>> Start

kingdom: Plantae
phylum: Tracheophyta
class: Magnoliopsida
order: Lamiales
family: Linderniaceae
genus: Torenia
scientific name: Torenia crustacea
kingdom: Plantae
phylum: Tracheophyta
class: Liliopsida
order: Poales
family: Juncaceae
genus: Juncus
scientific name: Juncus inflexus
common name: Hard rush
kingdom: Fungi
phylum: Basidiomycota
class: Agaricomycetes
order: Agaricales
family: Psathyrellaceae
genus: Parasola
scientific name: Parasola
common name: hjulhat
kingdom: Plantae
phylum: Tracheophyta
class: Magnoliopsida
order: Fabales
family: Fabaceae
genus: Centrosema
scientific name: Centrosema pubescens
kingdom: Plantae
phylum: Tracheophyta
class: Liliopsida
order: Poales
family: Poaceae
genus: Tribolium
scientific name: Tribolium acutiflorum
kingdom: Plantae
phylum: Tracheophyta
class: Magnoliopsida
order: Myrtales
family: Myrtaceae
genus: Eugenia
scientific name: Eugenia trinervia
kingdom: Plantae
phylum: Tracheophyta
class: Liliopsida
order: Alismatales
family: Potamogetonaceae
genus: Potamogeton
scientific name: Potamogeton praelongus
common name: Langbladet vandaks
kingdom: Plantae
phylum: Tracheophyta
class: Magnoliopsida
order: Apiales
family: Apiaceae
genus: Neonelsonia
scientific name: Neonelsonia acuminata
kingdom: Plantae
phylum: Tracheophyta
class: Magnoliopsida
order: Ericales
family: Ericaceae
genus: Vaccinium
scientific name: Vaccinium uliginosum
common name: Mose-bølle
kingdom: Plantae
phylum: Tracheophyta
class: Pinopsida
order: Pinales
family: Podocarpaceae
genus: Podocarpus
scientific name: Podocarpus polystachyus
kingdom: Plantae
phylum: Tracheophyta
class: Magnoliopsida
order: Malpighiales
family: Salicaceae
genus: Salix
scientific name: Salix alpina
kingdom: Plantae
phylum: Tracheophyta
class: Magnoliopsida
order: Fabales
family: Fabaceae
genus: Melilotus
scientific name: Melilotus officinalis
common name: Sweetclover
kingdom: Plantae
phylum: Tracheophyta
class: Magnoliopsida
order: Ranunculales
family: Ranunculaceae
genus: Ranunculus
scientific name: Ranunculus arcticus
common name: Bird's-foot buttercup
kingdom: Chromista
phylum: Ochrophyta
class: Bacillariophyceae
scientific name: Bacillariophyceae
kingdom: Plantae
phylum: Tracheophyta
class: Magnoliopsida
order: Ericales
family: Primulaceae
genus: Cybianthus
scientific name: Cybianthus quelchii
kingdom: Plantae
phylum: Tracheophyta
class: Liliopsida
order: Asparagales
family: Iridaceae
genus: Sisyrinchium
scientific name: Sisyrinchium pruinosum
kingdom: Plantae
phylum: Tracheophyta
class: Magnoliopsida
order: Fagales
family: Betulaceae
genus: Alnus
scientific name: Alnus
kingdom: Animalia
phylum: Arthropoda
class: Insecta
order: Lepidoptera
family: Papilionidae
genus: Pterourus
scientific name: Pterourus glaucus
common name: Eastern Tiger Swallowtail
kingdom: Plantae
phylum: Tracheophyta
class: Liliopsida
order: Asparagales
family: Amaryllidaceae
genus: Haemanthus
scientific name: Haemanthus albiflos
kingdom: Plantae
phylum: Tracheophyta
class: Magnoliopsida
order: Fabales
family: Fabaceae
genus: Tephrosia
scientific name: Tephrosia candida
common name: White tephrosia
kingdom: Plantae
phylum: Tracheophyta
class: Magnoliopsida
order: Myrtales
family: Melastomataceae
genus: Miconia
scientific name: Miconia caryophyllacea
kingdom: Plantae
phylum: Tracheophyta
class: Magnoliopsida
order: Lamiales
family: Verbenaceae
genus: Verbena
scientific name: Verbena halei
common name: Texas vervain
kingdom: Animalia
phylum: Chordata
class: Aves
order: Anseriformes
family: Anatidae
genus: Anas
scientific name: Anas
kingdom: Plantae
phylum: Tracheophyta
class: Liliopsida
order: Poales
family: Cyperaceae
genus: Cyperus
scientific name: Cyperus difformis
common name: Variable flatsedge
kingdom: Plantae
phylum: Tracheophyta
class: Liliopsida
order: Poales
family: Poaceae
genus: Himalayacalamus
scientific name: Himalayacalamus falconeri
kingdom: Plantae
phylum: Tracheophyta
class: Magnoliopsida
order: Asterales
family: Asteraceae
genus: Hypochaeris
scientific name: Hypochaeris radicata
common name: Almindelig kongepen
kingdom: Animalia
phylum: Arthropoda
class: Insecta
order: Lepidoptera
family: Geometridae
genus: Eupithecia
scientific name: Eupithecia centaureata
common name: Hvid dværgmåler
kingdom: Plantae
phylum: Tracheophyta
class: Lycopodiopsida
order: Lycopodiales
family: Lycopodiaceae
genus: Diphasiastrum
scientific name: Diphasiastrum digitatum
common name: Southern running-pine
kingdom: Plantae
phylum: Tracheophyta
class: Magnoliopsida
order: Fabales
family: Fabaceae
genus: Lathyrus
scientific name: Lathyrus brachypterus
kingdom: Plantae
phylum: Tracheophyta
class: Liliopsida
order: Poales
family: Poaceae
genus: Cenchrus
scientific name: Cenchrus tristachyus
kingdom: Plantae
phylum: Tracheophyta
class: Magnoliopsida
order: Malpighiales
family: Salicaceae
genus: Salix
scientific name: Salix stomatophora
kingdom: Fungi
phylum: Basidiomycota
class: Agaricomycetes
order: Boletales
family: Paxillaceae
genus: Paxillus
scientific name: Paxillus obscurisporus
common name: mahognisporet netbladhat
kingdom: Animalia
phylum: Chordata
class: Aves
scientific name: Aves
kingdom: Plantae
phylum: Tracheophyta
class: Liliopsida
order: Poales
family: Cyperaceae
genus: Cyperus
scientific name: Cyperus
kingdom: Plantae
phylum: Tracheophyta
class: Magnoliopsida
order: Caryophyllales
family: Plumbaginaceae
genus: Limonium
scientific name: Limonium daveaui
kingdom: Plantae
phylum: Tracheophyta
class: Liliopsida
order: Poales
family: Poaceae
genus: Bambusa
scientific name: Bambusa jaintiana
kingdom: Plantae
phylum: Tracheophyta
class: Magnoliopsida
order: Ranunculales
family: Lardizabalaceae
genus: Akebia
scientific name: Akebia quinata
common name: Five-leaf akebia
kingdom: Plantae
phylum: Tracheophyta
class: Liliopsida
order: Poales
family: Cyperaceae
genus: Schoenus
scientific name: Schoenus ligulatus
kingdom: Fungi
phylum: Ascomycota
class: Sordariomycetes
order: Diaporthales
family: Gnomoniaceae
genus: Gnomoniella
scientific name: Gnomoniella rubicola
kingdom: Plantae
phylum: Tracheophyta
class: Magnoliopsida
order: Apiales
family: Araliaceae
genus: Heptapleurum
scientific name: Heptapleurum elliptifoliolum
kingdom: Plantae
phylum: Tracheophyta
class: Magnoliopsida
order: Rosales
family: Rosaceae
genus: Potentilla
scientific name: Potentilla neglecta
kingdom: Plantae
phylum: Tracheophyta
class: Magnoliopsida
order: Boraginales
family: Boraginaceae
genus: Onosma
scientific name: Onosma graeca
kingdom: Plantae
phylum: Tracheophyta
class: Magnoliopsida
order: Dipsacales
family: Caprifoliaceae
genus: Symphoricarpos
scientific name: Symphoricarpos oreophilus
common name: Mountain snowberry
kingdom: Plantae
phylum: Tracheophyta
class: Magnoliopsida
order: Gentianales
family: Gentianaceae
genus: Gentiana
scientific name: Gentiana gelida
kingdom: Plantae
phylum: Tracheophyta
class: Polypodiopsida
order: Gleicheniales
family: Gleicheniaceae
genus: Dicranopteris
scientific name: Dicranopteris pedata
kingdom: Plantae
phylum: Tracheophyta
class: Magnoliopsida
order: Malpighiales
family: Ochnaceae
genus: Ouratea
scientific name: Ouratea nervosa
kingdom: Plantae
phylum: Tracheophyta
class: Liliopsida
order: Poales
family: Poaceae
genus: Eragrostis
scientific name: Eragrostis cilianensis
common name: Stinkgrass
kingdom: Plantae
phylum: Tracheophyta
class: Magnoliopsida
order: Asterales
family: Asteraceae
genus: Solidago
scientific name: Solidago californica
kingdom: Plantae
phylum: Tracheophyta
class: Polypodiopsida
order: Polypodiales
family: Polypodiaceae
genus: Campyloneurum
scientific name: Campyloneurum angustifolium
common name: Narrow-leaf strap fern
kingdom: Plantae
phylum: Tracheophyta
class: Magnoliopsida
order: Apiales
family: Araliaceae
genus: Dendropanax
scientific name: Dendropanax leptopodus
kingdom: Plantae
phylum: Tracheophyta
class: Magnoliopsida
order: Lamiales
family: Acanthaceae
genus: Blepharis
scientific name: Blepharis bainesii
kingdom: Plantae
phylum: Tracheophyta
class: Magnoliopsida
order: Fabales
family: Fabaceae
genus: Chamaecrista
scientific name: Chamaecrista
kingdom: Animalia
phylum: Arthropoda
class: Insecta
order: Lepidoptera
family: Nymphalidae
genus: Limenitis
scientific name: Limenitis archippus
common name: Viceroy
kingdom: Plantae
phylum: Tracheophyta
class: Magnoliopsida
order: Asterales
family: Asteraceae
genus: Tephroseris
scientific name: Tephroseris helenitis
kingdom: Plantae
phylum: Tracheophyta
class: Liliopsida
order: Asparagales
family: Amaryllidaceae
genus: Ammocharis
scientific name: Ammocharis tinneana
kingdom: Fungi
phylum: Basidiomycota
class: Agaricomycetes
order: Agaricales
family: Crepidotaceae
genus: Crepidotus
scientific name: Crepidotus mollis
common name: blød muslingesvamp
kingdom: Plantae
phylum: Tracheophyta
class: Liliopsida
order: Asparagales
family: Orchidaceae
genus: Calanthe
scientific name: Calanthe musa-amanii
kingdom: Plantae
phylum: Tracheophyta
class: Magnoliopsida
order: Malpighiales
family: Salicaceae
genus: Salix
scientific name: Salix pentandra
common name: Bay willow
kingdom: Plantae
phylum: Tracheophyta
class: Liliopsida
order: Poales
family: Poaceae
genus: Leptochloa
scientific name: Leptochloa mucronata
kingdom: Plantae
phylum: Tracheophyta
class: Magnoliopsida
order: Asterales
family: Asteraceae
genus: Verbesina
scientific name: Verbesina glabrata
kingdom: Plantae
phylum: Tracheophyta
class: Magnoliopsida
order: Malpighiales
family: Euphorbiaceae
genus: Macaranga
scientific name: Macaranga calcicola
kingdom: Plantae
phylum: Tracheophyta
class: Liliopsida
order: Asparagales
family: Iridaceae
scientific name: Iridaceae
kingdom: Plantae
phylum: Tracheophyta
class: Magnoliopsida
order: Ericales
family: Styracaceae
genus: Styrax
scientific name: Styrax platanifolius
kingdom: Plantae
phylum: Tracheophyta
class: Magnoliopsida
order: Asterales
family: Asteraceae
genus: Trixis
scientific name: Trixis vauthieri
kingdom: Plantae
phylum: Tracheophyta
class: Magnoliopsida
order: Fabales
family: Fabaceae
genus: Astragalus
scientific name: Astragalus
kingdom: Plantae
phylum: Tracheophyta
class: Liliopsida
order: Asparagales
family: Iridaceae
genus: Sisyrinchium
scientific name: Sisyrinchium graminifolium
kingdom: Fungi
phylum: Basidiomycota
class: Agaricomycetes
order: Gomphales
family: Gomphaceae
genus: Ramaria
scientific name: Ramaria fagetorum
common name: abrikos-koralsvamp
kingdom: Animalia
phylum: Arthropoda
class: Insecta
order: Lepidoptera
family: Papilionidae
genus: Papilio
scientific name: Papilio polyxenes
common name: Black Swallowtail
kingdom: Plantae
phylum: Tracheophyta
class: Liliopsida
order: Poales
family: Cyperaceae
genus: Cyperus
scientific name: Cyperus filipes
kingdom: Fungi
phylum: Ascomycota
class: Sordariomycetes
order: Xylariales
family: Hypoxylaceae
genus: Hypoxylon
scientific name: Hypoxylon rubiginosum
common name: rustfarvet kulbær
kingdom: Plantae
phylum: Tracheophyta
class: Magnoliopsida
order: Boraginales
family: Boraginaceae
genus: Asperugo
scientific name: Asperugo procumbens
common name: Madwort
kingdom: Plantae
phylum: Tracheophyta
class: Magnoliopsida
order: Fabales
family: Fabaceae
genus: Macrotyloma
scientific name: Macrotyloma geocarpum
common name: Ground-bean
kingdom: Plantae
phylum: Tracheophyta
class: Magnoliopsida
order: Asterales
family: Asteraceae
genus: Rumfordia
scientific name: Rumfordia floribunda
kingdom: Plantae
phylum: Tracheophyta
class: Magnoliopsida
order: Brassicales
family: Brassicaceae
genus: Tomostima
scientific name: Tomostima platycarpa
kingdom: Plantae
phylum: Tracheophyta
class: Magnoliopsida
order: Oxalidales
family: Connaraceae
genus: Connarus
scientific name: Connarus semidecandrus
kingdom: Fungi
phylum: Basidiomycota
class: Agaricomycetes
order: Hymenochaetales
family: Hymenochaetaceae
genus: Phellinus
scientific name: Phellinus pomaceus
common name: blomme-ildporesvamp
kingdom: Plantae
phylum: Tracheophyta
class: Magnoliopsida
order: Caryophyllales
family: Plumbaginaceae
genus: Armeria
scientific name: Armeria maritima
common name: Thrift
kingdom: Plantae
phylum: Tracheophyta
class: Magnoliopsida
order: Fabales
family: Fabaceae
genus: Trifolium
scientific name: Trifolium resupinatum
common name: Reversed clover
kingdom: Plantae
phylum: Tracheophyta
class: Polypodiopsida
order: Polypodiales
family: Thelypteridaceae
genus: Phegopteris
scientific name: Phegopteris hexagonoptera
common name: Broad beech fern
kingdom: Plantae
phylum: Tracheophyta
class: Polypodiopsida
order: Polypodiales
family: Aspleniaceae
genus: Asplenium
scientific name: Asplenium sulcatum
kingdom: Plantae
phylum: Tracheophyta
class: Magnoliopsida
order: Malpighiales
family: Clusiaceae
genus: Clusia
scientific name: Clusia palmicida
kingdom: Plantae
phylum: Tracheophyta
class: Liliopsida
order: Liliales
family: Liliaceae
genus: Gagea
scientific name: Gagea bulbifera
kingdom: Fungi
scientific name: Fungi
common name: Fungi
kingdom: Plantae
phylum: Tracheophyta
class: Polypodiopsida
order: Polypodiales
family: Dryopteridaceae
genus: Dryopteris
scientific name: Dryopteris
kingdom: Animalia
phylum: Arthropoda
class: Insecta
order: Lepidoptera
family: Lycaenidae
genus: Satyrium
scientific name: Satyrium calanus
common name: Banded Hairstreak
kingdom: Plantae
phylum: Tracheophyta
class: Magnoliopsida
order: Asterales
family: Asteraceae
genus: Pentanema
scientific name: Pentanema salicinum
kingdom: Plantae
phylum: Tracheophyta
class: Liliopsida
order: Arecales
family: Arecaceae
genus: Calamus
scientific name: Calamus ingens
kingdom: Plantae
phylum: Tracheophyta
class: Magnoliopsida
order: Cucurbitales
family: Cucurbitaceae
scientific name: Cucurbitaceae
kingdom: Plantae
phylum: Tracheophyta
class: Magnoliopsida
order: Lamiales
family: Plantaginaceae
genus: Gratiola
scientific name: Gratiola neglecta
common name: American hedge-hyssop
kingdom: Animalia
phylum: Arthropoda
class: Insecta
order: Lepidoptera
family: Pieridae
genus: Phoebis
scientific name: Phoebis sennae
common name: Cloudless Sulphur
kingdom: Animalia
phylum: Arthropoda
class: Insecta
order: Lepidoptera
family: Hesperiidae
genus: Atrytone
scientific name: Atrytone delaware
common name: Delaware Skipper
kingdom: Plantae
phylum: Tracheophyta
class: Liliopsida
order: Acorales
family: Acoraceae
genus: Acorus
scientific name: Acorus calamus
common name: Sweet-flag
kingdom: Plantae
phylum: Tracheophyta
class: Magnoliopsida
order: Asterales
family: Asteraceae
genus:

>> End

◆ **REQUIREMENT**: Convert the lines from the one containing "genus: Gagea" up to and including the one containing "order: Cucurbitales" into a Markdown table with the columns Row and Line. Number each row, and omit any blank lines.

◆ **OUTPUT FOR THIS TASK**:
| Row | Line |
|---|---|
| 1 | genus: Gagea |
| 2 | scientific name: Gagea bulbifera |
| 3 | kingdom: Fungi |
| 4 | scientific name: Fungi |
| 5 | common name: Fungi |
| 6 | kingdom: Plantae |
| 7 | phylum: Tracheophyta |
| 8 | class: Polypodiopsida |
| 9 | order: Polypodiales |
| 10 | family: Dryopteridaceae |
| 11 | genus: Dryopteris |
| 12 | scientific name: Dryopteris |
| 13 | kingdom: Animalia |
| 14 | phylum: Arthropoda |
| 15 | class: Insecta |
| 16 | order: Lepidoptera |
| 17 | family: Lycaenidae |
| 18 | genus: Satyrium |
| 19 | scientific name: Satyrium calanus |
| 20 | common name: Banded Hairstreak |
| 21 | kingdom: Plantae |
| 22 | phylum: Tracheophyta |
| 23 | class: Magnoliopsida |
| 24 | order: Asterales |
| 25 | family: Asteraceae |
| 26 | genus: Pentanema |
| 27 | scientific name: Pentanema salicinum |
| 28 | kingdom: Plantae |
| 29 | phylum: Tracheophyta |
| 30 | class: Liliopsida |
| 31 | order: Arecales |
| 32 | family: Arecaceae |
| 33 | genus: Calamus |
| 34 | scientific name: Calamus ingens |
| 35 | kingdom: Plantae |
| 36 | phylum: Tracheophyta |
| 37 | class: Magnoliopsida |
| 38 | order: Cucurbitales |